- [SELECTED EXCERPT]:
== Segment start ==

Fine-Tuning Llama3 with QAT

Quantization-Aware Training (QAT) is a common technique for users to quantize their models without incurring significant degradations in accuracy or perplexity. In this tutorial, we’ll walk through how to apply QAT during fine-tuning, quantize the resulting model, and evaluate your quantized model using torchtune.

What you will learn

What QAT is and how it helps reduce quantization degradation
How to run QAT during fine-tuning in torchtune
End-to-end example of connecting QAT, quantization, and evaluation recipes

Prerequisites

Be familiar with torchtune
Make sure to install torchtune
Make sure you have downloaded the Llama3-8B model weights

What is QAT?

Quantization-Aware Training (QAT) refers to simulating quantization numerics during training or fine-tuning, with the end goal of ultimately producing a higher quality quantized model compared to simple post-training quantization (PTQ). During QAT, the weights and/or activations are “fake quantized”, meaning they are transformed as if they were being quantized, but kept in the original data type (e.g. bfloat16) without being actually cast to lower bit-widths. Thus, fake quantization allows the model to adjust for quantization noise when updating the weights, hence the training process is “aware” that the model will ultimately be quantized after training.

# PTQ: x_q is quantized and cast to int8
# scale and zero point (zp) refer to parameters used to quantize x_float
# qmin and qmax refer to the range of quantized values
x_q = (x_float / scale + zp).round().clamp(qmin, qmax).cast(int8)

# QAT: x_fq is still in float
# Fake quantize simulates the numerics of quantize + dequantize
x_fq = (x_float / scale + zp).round().clamp(qmin, qmax)
x_fq = (x_fq - zp) * scale

QAT typically involves applying a transformation to your model before and after training. For example, in the torchao QAT implementation, these are represented as the prepare() and convert() steps: (1) prepare() inserts fake quantize operations into linear layers, and (2) convert() transforms the fake quantize operations to actual quantize and dequantize operations after training, thereby producing a quantized model (dequantize operations are typically fused with linear after lowering). Between these two steps, training can proceed exactly as before.

Applying QAT to Llama3 models

We can easily apply the above QAT transformations to Llama3 in torchtune for fine-tuning:

from torchtune.training.quantization import Int8DynActInt4WeightQATQuantizer
from torchtune.models.llama3 import llama3_8b

model = llama3_8b()

# Quantizer for int8 dynamic per token activations +
# int4 grouped per channel weights, only for linear layers
quantizer = Int8DynActInt4WeightQATQuantizer()

# Insert "fake quantize" operations into linear layers.
# These operations simulate quantization numerics during
# fine-tuning without performing any dtype casting
prepared_model = quantizer.prepare(model)

== Segment end ==

- [AIM OF THE EXERCISE]: List every prerequisite that the QAT fine-tuning tutorial above names.

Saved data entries
== Segment start ==

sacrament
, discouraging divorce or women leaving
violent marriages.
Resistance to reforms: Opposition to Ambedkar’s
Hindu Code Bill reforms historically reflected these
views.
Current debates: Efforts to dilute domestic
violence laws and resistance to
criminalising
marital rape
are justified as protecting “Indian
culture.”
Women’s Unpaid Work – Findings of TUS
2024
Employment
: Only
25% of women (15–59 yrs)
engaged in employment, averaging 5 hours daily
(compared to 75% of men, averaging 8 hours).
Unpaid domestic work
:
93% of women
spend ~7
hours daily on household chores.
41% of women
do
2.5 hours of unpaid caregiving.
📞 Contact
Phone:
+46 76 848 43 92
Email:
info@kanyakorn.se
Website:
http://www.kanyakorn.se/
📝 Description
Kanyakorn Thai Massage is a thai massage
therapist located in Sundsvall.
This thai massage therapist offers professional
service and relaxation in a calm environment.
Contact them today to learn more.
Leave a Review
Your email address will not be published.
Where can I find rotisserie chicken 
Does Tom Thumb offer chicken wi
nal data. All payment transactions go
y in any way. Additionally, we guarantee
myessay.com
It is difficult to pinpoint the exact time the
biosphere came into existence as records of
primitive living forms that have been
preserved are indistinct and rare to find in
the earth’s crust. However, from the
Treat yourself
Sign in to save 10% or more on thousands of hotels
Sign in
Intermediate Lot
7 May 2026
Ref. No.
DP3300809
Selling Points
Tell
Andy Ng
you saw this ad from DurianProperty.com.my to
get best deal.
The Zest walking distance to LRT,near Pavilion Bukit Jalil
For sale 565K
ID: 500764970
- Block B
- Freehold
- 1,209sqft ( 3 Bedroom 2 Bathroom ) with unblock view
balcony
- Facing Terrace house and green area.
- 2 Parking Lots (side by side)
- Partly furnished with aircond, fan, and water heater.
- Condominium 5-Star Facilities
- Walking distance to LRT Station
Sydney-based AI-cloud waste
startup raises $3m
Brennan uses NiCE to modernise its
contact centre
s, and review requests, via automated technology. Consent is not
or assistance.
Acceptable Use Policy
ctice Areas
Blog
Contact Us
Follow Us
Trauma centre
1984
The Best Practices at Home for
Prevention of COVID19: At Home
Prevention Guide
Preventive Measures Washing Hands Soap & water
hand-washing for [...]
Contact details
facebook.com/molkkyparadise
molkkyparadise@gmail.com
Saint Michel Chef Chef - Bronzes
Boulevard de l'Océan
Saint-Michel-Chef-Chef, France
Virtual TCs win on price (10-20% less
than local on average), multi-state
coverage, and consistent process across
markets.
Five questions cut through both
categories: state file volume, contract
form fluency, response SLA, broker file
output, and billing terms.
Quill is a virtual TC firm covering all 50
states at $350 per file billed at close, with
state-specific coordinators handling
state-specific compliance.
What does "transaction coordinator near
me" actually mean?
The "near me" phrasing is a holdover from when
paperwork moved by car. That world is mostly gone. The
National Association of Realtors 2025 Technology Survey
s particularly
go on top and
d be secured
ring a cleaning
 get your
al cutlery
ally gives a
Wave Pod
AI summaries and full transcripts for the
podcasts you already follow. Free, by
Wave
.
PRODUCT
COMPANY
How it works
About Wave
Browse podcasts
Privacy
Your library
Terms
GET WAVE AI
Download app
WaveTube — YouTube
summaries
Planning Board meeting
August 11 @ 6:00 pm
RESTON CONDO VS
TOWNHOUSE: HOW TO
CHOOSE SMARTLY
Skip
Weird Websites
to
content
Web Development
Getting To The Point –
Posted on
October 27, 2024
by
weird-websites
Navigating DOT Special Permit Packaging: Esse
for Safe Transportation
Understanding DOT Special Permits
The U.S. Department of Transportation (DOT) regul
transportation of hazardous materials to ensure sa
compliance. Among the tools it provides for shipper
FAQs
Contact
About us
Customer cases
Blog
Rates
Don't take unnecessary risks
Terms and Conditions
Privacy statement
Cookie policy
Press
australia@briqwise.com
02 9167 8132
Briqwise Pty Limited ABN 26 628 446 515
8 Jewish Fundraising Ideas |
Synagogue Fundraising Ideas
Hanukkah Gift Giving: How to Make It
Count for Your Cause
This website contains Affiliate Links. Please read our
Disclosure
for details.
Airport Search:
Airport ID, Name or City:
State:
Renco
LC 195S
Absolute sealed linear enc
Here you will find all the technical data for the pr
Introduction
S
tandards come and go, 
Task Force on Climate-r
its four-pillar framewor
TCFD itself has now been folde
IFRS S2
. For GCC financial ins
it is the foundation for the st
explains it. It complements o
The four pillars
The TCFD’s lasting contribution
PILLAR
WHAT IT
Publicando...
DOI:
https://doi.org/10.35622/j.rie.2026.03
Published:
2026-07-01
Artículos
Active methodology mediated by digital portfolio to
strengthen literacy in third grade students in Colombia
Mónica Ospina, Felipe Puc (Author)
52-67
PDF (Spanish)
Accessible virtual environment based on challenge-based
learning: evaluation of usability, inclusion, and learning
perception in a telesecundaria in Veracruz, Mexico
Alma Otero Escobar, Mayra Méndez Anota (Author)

== Segment end ==

- [WORKED SOLUTION]:
- Be familiar with torchtune
- Make sure to install torchtune
- Make sure you have downloaded the Llama3-8B model weights